The Architect’s Role
I was brought in to help the team navigate the collapse of their consumer market and find a durable path forward.
The business needed a rearchitecting, and that started with a new question: What if the system that made them obsolete… became their next customer? This wasn’t a pivot. It was a reframing — a complete realignment of product, buyer, and value around a new strategic reality.
The Rearchitecting
Repositioned the Business for Public Value
We reframed the platform as a tool for government health systems — helping public payers forecast risk, allocate resources, and manage chronic care more sustainably.
Rebuilt the Product for Institutional Use
We redesigned the product for public-sector workflows — including population dashboards, program-level planning tools, and audit-ready reporting.
Engineered for Trust and Transparency
We added interpretable model outputs, explainable risk drivers, and clear visual summaries — so policymakers could understand, trust, and defend AI-informed decisions.
Realigned the Pricing Model
We transitioned from per-user plans to outcome-based contracts — tied to cost savings and system-level performance, aligned with public budget cycles.
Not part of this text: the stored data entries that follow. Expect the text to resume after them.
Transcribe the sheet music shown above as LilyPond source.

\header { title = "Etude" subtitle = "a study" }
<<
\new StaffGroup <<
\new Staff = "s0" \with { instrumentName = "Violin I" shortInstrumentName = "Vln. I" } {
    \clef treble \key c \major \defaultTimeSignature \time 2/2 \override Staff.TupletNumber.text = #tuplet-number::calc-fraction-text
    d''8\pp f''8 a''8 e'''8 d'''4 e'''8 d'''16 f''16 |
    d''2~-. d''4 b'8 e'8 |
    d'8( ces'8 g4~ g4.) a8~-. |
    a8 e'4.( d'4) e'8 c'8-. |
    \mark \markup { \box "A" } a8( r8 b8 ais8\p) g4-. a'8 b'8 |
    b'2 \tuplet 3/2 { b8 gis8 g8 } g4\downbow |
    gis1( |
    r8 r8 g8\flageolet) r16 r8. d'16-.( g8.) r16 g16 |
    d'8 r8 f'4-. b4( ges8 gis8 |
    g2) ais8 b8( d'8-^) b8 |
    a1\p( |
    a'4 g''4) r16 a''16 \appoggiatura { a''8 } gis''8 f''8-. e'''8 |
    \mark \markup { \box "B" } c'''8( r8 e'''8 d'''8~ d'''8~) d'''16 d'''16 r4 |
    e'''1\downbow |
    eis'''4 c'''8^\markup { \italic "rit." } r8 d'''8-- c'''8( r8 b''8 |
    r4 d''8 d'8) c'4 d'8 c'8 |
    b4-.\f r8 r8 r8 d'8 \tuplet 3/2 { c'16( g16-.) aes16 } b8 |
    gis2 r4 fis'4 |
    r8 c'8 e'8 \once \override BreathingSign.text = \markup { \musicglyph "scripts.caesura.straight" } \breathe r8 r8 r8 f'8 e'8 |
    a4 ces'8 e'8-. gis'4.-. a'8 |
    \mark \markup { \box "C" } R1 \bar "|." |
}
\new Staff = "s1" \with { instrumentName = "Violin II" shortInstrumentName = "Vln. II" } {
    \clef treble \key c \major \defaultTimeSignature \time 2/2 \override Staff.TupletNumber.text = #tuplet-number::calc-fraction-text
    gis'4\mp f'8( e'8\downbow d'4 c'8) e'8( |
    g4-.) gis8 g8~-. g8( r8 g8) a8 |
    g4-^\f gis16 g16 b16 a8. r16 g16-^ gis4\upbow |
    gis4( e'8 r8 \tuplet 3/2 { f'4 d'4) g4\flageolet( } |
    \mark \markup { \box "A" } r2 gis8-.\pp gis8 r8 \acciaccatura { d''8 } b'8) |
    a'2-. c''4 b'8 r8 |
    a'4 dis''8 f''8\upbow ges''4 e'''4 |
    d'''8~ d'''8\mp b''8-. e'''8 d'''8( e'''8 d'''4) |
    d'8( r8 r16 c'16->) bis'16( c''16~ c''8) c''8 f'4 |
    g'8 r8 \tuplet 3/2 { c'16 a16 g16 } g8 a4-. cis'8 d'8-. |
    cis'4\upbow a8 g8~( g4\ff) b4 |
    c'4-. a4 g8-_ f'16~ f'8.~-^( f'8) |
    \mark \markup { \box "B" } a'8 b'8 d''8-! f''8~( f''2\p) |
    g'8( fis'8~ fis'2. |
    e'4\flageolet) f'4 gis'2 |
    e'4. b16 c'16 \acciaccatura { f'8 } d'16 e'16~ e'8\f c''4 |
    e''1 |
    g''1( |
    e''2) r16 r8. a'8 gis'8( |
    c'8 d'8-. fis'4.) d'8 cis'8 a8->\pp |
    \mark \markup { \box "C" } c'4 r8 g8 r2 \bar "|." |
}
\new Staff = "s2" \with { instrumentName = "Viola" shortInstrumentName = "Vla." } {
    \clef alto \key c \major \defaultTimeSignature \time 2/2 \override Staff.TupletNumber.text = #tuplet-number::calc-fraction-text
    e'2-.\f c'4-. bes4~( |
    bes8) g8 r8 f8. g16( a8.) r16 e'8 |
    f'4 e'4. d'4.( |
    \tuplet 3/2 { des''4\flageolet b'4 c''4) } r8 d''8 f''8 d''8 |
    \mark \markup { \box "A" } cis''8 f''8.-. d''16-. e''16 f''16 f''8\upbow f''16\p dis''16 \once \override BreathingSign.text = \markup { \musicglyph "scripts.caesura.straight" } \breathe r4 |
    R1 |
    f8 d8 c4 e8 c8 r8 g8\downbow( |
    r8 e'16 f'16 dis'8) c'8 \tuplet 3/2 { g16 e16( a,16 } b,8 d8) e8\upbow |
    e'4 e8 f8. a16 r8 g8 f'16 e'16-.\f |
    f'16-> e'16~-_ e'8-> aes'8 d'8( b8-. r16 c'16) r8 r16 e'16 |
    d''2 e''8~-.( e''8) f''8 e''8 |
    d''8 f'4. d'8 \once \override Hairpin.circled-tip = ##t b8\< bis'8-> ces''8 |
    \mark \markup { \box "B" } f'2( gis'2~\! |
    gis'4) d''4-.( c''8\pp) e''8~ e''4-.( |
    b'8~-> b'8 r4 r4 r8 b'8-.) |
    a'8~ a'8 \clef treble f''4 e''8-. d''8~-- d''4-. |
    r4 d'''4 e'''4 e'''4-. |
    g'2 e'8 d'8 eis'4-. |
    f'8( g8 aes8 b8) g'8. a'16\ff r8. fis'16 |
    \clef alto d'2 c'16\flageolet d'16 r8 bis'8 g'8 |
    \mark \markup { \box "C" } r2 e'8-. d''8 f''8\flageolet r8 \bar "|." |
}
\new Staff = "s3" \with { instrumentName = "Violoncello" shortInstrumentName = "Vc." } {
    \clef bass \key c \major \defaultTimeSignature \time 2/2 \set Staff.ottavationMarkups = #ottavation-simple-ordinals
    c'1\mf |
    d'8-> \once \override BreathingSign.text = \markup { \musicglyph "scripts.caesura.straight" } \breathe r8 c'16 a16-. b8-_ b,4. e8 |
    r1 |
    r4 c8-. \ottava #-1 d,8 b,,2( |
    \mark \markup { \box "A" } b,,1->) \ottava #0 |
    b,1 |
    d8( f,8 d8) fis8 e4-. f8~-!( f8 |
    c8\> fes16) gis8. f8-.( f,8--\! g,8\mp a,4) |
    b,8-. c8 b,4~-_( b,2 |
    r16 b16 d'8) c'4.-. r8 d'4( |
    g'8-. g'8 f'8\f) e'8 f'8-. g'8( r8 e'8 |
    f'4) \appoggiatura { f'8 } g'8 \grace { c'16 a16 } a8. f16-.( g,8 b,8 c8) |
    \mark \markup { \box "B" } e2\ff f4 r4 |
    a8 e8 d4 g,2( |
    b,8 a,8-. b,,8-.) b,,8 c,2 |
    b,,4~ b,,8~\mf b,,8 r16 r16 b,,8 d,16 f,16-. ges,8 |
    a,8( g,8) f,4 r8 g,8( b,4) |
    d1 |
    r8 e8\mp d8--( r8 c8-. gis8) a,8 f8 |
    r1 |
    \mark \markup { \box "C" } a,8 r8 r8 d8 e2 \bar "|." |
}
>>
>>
Shifted the Company Narrative
We moved from an insurance disruptor to a strategic partner for government health systems — and the story landed.
The Results
- Repositioned the company from a B2C insurance model to a public-sector solution
- Launched a redesigned, government-ready product in under 12 months
- Closed the first institutional contract within 2 months of relaunch
- Converted a policy threat into a new, durable revenue stream
That’s the role I play as an Architect. I don’t chase momentum. I restore alignment between strategy and execution, so that the system can move forward with clarity — not chaos. When everything is still running, but no longer working — that’s the moment to rearchitect.